4. Is the talent development model not, paradoxically, more elitist? In a system where we are cutting funding to education right, left and centre, how much funding will be available for talent development programmes? Will it not be the children of pushy parents with money, who will be most likely to be identified because their parents can afford the extra classes and the best equipment and will do whatever it takes to have their children noticed? Where does it leave the less financially and socially advantaged?

5. Where do the twice exceptional children fit in? Gifted children with a learning difficulty may not be able to perform to the standards required for inclusion in talent development programmes. That’s not to say that they are particularly well provided for as it is, of course.  Just as I finished writing this, the NAGC released a new position statement on recognising 2e children.

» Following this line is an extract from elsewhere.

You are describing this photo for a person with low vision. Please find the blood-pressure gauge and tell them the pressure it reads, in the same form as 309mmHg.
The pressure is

Dr James Webb, who is indeed an eminent individual in the field of giftedness, says of the new NAGC shift to talent development, hold on there a minute, you may have missed some of it. It’s not all about talent development. Social and emotional issues are not left out, there just wasn’t room to discuss them in the summary of the paper. Well, to me, the priority was summed up in that statement: “the goal of gifted education is eminence”.

In The Phenomenology of Giftedness , Linda Silverman discusses the child development model of giftedess and outlines its importance and fairness. She warns against “the child being missed completely in [these] performance-driven conceptions”. In this rather scathing article To Be or To Do? Is A Gifted Child Born Or Developed?,  Jim Delisle wonders if, in striving to be politically correct, have we diluted Gifted and Talented education too far.

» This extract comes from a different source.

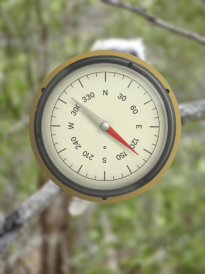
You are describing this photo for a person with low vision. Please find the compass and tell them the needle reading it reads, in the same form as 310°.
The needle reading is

Most parents of gifted children want nothing more than for their children to grow up happy, fulfilled and independent. Eminence would be nice, I guess (let’s be honest), but it is certainly not our goal. We, like our children, are frustrated by the lack of intellectual challenge offered in school and we believe that it is this lack of challenge which often leads to behavioural difficulties. However, we also recognise that, within the current system, it is extremely difficult for a teacher to meet these needs. I personally feel that, if there was more widespread understanding of the child development theory of giftedness, our children might be less likely to be damaged by being forced to conform to a system that treats all children alike. There is definitely interplay between the two and both aspects are needed,  but I would prefer the emphasis to be on my child’s psychological well being with talent development coming second. 

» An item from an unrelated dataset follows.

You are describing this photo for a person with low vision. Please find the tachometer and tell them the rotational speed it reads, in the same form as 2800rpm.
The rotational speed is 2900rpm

In Ireland we have no official recognition for gifted children in our education system. We have not adopted any model of giftedness. In other words, we have a clean canvas. In the absence of any central organisation or association, this may be a challenge, but we really do need to get our heads together, assess what has been done elsewhere, decide what would work best here and come up with a plan. If we sit about for long enough, we run the risk of someone else’s model being foisted upon us by some committee on a box-ticking mission. We need input and perspectives from parents, teachers, students and psychologists. Any volunteers?